Hemodynamic and metabolic variables were measured for the whole body and isolated hindlimb of anesthetized dogs during resuscitation from hemorrhagic shock, using a small volume of hypertonic saline or a larger volume of hydroxyethylstarch. Twelve dogs were bled and maintained at a mean arterial pressure (MAP) of 40 mmHg for 30 min. Six dogs were then infused with 7.5% NaCl in 5 ml/kg hydroxyethylstarch (HTS group), and six received 6% hydroxyethylstarch alone (HES group) in an amount to approximate the maximum MAP achieved with hypertonic saline. Hypertonic saline replacement was approximately 16% of shed blood volume compared with 66% for hydroxyethylstarch. With hypertonic saline, cardiac output returned to base line, but O2 delivery did not. Hydroxyethylstarch increased cardiac output above base line, and O2 delivery was near base line. O2 uptake with hydroxyethylstarch peaked at 40% above control at 10 min of resuscitation. Excess O2 uptake in recovery was higher than O2 deficit in hemorrhage with the HES group but not with the HTS group. In the isolated hindlimb, vascular resistance decreased rapidly on hypertonic saline infusion but reached similar levels at 10 min of resuscitation with both fluids. With progressive lowering of blood flow to the pump-perfused hindlimb, ability of limb muscle to extract O2 was the same for the HTS and HES groups. With hemodilution by volume replacement with acellular fluid after hemorrhage, a seemingly adequate cardiac output and arterial pressure may be underresuscitation if O2 delivery does not meet the increased O2 demand.

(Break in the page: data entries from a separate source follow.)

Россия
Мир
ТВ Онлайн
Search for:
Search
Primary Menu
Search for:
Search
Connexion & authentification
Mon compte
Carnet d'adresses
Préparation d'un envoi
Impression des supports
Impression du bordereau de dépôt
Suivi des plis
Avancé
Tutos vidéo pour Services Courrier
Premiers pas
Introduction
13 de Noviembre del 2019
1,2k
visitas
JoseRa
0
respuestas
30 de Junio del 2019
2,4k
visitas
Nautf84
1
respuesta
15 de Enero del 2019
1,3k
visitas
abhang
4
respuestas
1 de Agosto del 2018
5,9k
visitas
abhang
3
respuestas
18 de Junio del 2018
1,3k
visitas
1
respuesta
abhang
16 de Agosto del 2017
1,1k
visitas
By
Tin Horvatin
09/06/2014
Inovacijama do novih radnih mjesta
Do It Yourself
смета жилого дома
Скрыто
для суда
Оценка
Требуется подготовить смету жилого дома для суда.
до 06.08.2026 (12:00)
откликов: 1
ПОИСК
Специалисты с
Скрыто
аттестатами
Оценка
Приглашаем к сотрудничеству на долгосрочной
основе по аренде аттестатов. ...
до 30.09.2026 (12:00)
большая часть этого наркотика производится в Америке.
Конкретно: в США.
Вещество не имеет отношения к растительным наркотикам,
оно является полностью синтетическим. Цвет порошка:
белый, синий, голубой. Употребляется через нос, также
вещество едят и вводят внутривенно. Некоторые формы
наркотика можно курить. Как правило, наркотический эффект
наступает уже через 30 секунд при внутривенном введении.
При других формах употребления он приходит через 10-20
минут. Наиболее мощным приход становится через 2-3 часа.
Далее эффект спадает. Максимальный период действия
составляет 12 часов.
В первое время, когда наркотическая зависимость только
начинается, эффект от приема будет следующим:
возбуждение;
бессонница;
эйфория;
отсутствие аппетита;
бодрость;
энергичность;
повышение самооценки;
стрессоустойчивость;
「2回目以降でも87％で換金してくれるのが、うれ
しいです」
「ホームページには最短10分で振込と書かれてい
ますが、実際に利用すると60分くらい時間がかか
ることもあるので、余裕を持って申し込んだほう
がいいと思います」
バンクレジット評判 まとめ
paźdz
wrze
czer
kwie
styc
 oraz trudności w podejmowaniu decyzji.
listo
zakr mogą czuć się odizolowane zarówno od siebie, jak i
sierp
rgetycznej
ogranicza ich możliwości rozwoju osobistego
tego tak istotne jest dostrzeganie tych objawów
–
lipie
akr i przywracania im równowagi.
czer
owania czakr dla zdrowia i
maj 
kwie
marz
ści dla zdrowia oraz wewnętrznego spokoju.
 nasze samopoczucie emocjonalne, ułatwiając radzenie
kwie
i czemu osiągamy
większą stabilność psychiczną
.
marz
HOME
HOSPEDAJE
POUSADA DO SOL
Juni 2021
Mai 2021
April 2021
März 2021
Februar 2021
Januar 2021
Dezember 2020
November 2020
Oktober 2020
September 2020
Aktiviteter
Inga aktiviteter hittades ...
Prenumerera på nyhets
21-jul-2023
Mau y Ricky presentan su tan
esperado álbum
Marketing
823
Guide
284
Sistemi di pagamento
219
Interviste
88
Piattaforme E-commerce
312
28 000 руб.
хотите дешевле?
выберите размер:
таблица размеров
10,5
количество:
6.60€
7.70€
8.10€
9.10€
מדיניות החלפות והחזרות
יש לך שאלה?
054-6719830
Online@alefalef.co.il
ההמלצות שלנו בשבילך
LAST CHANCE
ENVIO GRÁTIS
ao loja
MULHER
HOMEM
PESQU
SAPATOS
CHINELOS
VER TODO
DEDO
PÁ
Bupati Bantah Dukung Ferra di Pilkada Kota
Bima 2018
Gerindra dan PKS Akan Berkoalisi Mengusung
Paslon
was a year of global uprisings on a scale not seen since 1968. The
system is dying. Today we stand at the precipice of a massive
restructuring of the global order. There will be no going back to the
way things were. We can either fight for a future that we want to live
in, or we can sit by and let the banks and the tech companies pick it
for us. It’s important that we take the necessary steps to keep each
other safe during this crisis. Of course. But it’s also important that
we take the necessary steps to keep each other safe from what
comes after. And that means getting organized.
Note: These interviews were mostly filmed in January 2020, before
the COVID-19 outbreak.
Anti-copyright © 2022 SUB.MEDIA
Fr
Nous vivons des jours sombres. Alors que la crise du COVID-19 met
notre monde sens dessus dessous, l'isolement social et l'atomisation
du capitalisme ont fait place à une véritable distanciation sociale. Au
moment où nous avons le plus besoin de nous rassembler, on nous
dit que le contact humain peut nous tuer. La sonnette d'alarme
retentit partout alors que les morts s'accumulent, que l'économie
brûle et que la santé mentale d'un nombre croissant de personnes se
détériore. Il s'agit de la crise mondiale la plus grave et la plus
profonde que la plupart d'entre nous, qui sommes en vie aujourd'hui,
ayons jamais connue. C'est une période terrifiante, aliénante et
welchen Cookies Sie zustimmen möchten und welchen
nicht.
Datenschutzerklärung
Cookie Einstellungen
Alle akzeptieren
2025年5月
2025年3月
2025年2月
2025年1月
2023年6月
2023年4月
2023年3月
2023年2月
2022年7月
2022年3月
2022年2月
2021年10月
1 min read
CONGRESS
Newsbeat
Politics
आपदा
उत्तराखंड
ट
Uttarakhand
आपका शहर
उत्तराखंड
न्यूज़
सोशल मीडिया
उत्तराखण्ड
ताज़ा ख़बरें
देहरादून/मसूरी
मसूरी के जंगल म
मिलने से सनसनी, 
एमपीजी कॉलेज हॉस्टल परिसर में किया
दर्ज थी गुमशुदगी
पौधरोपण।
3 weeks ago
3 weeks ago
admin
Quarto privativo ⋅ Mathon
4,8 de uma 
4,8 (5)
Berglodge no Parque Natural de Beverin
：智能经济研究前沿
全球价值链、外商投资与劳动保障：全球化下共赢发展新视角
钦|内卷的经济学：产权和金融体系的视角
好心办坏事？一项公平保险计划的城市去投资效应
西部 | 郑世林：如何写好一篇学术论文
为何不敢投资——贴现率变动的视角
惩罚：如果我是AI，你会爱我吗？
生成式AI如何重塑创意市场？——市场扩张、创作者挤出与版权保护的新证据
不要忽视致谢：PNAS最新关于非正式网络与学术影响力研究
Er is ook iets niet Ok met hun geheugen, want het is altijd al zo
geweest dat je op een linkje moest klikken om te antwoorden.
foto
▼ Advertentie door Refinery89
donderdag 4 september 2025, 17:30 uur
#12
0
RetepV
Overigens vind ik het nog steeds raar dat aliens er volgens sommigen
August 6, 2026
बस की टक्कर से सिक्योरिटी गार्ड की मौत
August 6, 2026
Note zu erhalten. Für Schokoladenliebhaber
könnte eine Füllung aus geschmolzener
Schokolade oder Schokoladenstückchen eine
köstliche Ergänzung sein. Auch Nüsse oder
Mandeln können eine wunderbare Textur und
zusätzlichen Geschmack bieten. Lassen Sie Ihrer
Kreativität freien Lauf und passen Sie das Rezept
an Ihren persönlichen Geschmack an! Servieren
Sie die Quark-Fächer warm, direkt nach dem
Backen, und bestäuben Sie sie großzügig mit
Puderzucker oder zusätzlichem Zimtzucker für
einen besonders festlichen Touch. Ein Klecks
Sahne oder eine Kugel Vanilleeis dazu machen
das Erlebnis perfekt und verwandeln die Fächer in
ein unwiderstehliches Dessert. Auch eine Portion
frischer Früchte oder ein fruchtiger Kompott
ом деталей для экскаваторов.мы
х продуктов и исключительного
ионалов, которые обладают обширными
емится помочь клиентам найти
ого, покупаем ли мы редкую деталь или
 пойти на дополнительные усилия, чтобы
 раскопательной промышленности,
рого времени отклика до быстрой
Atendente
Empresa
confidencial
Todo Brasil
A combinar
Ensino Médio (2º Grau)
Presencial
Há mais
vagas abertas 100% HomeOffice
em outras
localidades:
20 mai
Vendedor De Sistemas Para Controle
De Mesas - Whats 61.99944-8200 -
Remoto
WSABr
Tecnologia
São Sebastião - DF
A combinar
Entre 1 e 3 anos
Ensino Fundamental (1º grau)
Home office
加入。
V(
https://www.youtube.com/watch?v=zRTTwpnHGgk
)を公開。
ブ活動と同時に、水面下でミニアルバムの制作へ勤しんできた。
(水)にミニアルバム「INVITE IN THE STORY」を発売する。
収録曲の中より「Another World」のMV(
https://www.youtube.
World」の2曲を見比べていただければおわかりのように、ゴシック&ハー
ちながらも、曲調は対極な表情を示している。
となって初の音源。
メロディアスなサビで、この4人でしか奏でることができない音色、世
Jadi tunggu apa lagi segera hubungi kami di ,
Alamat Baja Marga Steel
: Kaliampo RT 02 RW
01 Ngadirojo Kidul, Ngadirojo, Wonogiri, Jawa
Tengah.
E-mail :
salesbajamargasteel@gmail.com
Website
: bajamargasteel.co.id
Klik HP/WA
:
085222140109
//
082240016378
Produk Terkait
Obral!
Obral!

在失血性休克复苏过程中,使用少量高渗盐水或大量羟乙基淀粉,对麻醉犬的全身和离体后肢的血流动力学和代谢变量进行了测量。12只犬放血并维持平均动脉压(MAP)为40 mmHg 30分钟。然后,6只犬输注7.5%氯化钠与5 ml/kg羟乙基淀粉混合液(HTS组),6只犬单独接受6%羟乙基淀粉(HES组),输注量近似高渗盐水所能达到的最大MAP。高渗盐水补充量约为失血量的16%,而羟乙基淀粉为66%。使用高渗盐水时,心输出量恢复至基线,但氧输送未恢复。羟乙基淀粉使心输出量高于基线,且氧输送接近基线。复苏10分钟时,羟乙基淀粉组的氧摄取量比对照组峰值高40%。HES组复苏时的过量氧摄取高于出血时的氧亏空,但HTS组并非如此。在离体后肢中,输注高渗盐水后血管阻力迅速下降,但两种液体复苏10分钟时达到相似水平。随着泵灌注后肢血流逐渐降低,HTS组和HES组肢体肌肉摄取氧的能力相同。出血后用无细胞液体进行容量置换导致血液稀释,如果氧输送不能满足增加的氧需求,看似足够的心输出量和动脉压可能复苏不足。